#### TEXT SHOWN

Overzealous bean counting leads to insanity

Keeping track of your food costs is, of course, a good thing. But be mindful of concentrating too much on price-per-pound or percentages.

Every once in a while I throw a temper tantrum, and after 30-odd years in this kitchen business I have, by God, earned it. I don’t keep a flask in my top drawer, I don’t seduce the help, and I don’t chop exotic powders on the tops of toilet tanks, so I think being permitted an occasional apoplectic fit is no less than I deserve.

Particularly when it’s not aimed at cooks. I tend to be fairly forgiving of the foibles of my comrades-in-houndstooth, having outlived a foible or two of my own. And the screw-ups of purveyors—it’s not like my fish guy never had to load 15 pounds of skate in his car and drive it over because I forgot to order it. As long as neither of us screwed up too regularly, each of us would bail the other out (It’s a relationship business, remember? This is why too much concentration on price per pound is not a great idea, and why all those companies at the 2001 NRA show—who were going to put us all online and empower us to buy three tins of anchovies at the lowest possible price by comparing prices from 97 vendors worldwide who were just aching for our business—were gone by the 2002 show). There are times, of course, when someone performs a feat of such spectacular boneheadedness that a certain amount of objective commentary is necessary, but I’ve found that a quiet, strangler-in-the-dark sort of delivery has worked best for me.

########
#### LISTING

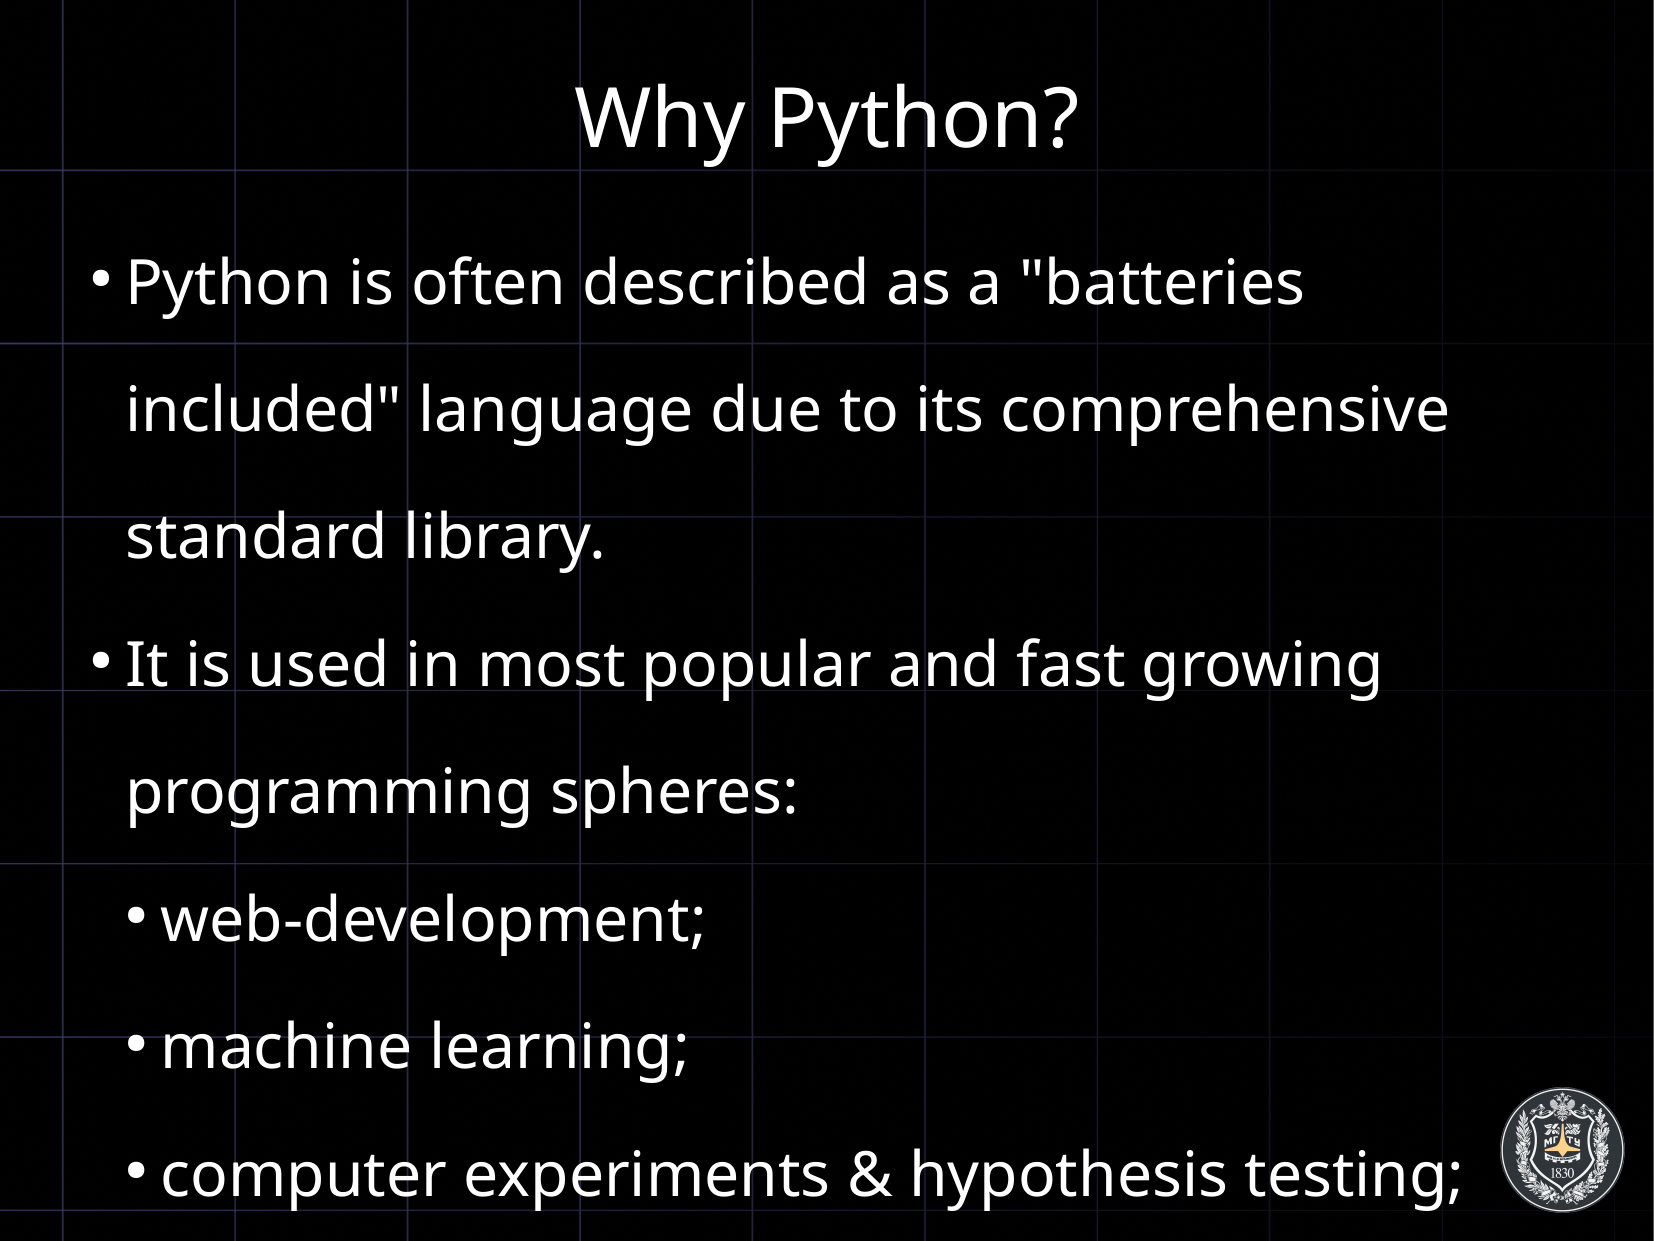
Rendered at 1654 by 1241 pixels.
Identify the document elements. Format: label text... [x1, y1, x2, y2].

text_box Python is often described as a "batteries included" language due to its comprehensive standard library. It is used in most popular and fast growing programming spheres: web-development; machine learning; computer experiments & hypothesis testing; everywhere! Course authors don’t know C++ (nobody knows it, including Bjarne Stroustrup). [75, 187, 1576, 1140]
title Why Python? [82, 37, 1571, 187]
picture [0, 0, 1654, 1241]
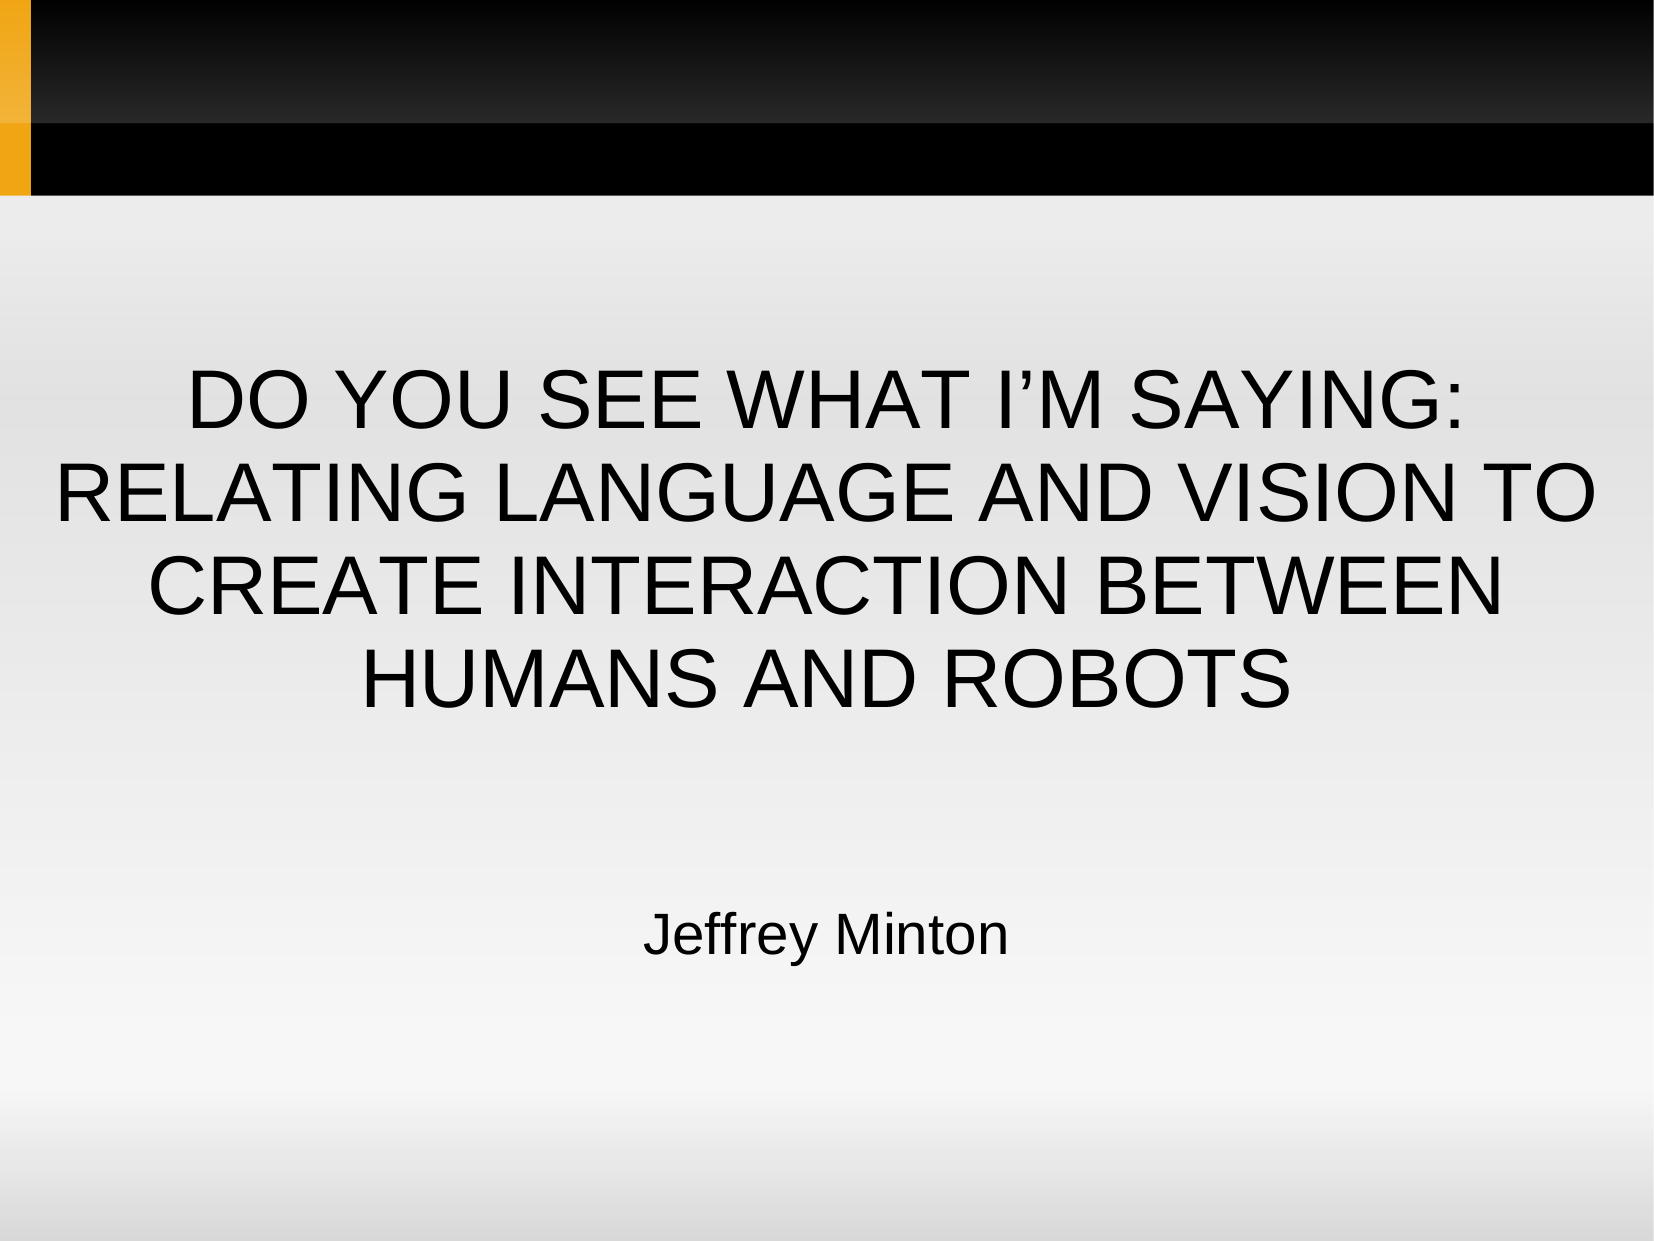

########

▶ [REQUIRED TASK]:
In the piece on food costs above, what did the fish guy once have to load into his car and drive over?

▶ [THE COMPLETED TASK]:
15 pounds of skate.